Suppose we have a collection of mutually exclusive events B_1, B_2, \cdots, B_n. That is, the probabilities P(B_i) sum to 1.0. Suppose R is an event. Think of the events B_i as “causes” that can explain the event R, an observed result. Given R is observed, what is the probability that the cause of R is B_k? In other words, we are interested in finding the conditional probability P(B_k \lvert R).

Before we have the observed result R, the probabilities P(B_i) are the prior probabilities of the causes. We also know the probability of observing R given a particular cause (i.e. we know P(R \lvert B_i). The probabilities P(R \lvert B_i) are “forward” conditional probabilities.

Given that we observe R, we are interested in knowing the “backward” probabilities P(B_i \lvert R). These probabilities are called the posterior probabilities of the causes. Mathematically, the Bayes’ formula is simply an alternative way of writing the following conditional probability.
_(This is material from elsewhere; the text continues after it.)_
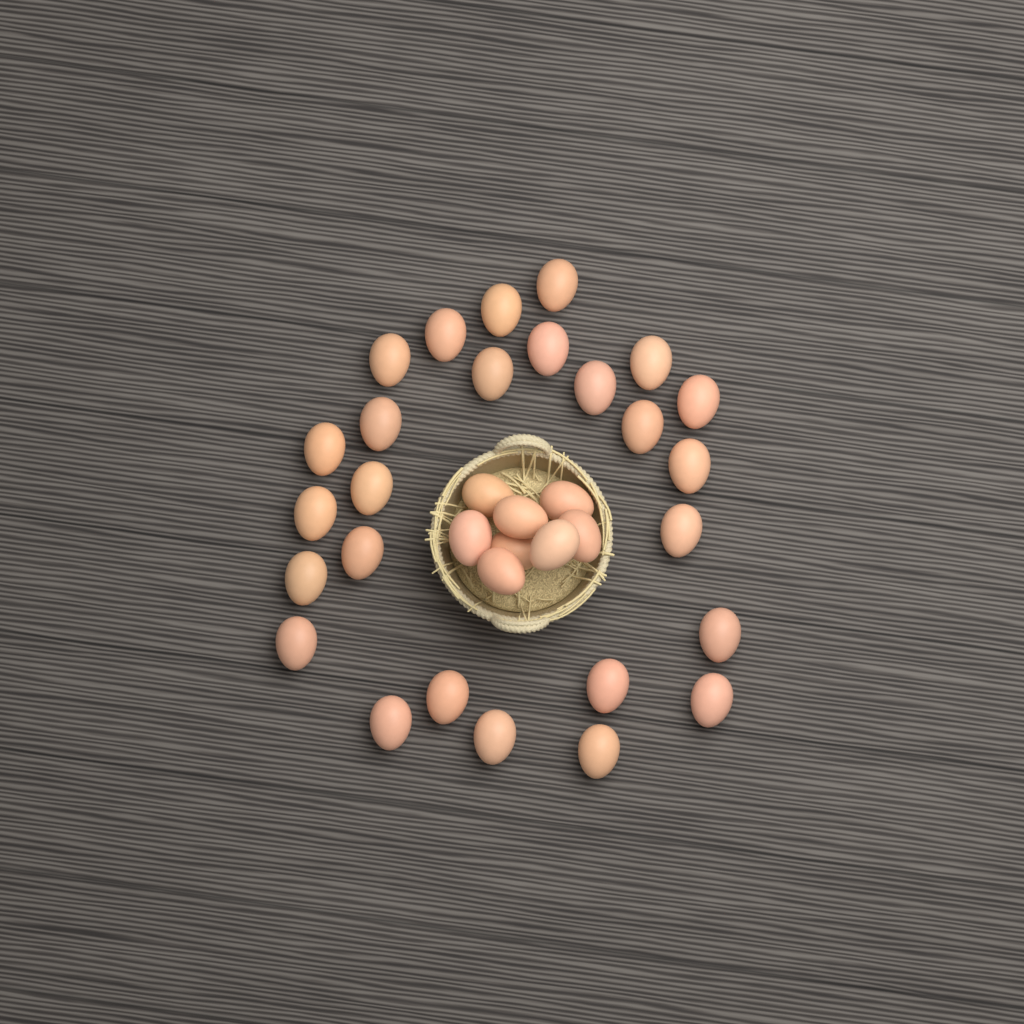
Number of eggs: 34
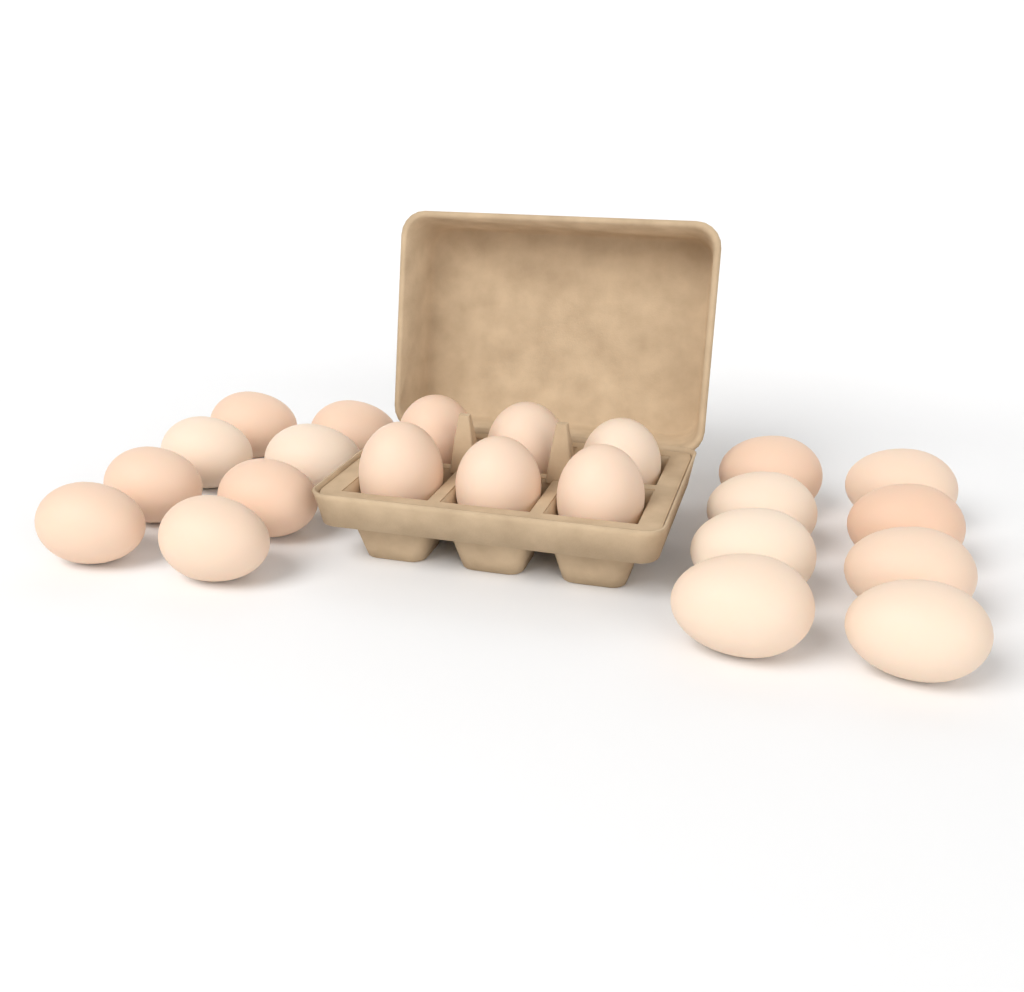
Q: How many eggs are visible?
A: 22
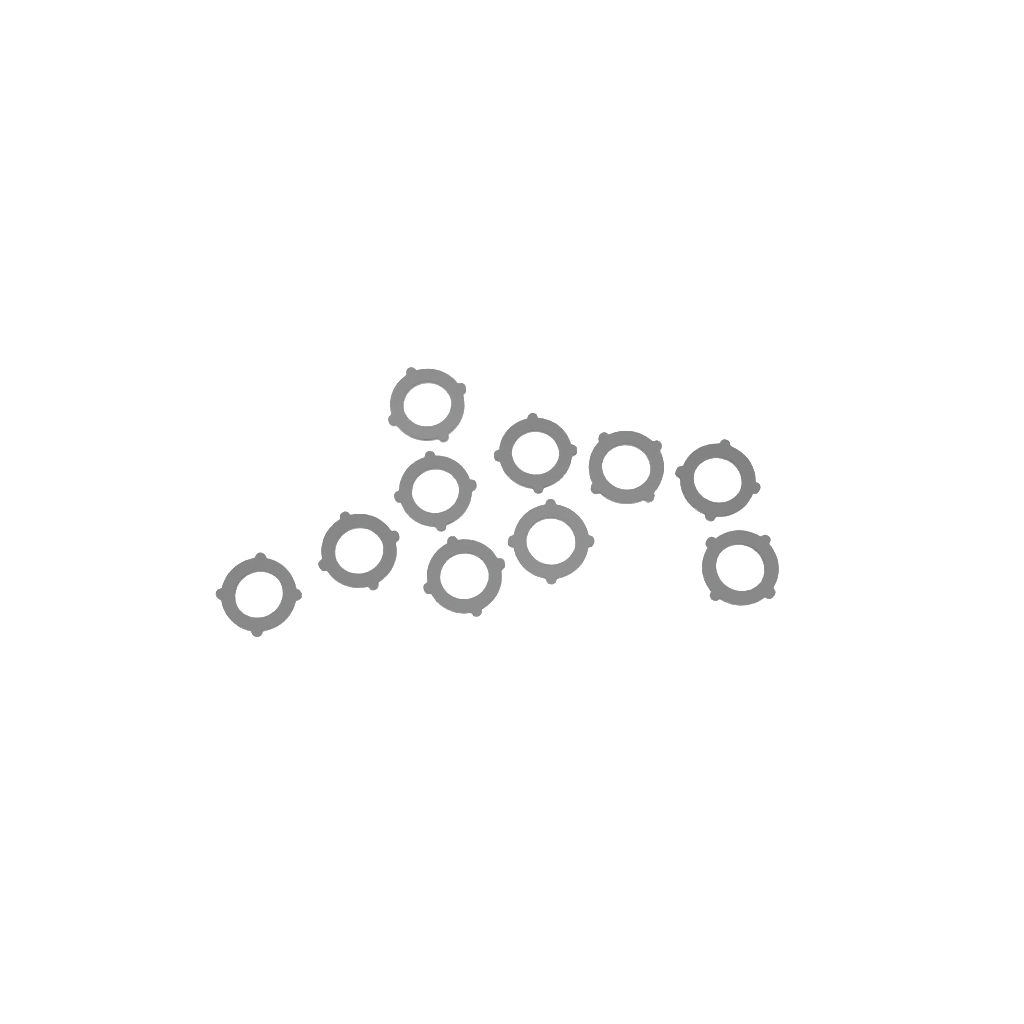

\displaystyle (5) \ \ \ \ \ P(B_k \lvert R)=\frac{P(B_k \cap R)}{P(R)}

In (5), as in the discussion of the random experiment of choosing box and selecting ball, we are restricting ourselves to only the cases where the event R is observed. Then we ask, out of all the cases where R is observed, how many of these cases are caused by the event B_k?

The numerator of (5) can be written as

\displaystyle (6) \ \ \ \ \ P(B_k \cap R)=P(R \lvert B_k) \times P(B_k)

The denominator of (5) is obtained from applying the total law of probability.

\displaystyle (7) \ \ \ \ \ P(R)=P(R \lvert B_1) P(B_1) + P(R \lvert B_2) P(B_2)+ \cdots + P(R \lvert B_n) P(B_n)

Plugging (6) and (7) into (5), we obtain a statement of the Bayes’ formula.

\displaystyle (8) \ \ \ \ \ P(B_k \lvert R)=\frac{P(P(R \lvert B_k) \times P(B_k)}{\sum \limits_{j=1}^n P(R \lvert B_j) \times P(B_j)} \ \ \ \ \ \ \ \text{(Bayes' Formula)}

Of course, for any computation problem involving the Bayes’ formula, it is best not to memorize the formula in (8). Instead, simply apply the thought process that gives rise to the formula (e.g. the tree diagram shown above).

The Bayes’ formula has some profound philosophical implications, evidenced by the fact that it spawned a separate school of thought called Bayesian statistics. However, our discussion here is solely on its original role in finding certain backward conditional probabilities.

Example 2

Example 2 is left as exercise. The event that both selected balls are red would give even more weight to Box 2. In other words, in the event that a red ball is selected twice in a row, we would believe that it is even more likely that the unknown box is Box 2.

  1. Feller, W., An Introduction to Probability Theory and Its Applications, third edition, John Wiley & Sons, New York, 1968.
  2. Grinstead, C. M., Snell, J. L. Introduction to Probability, Online Book in PDF format.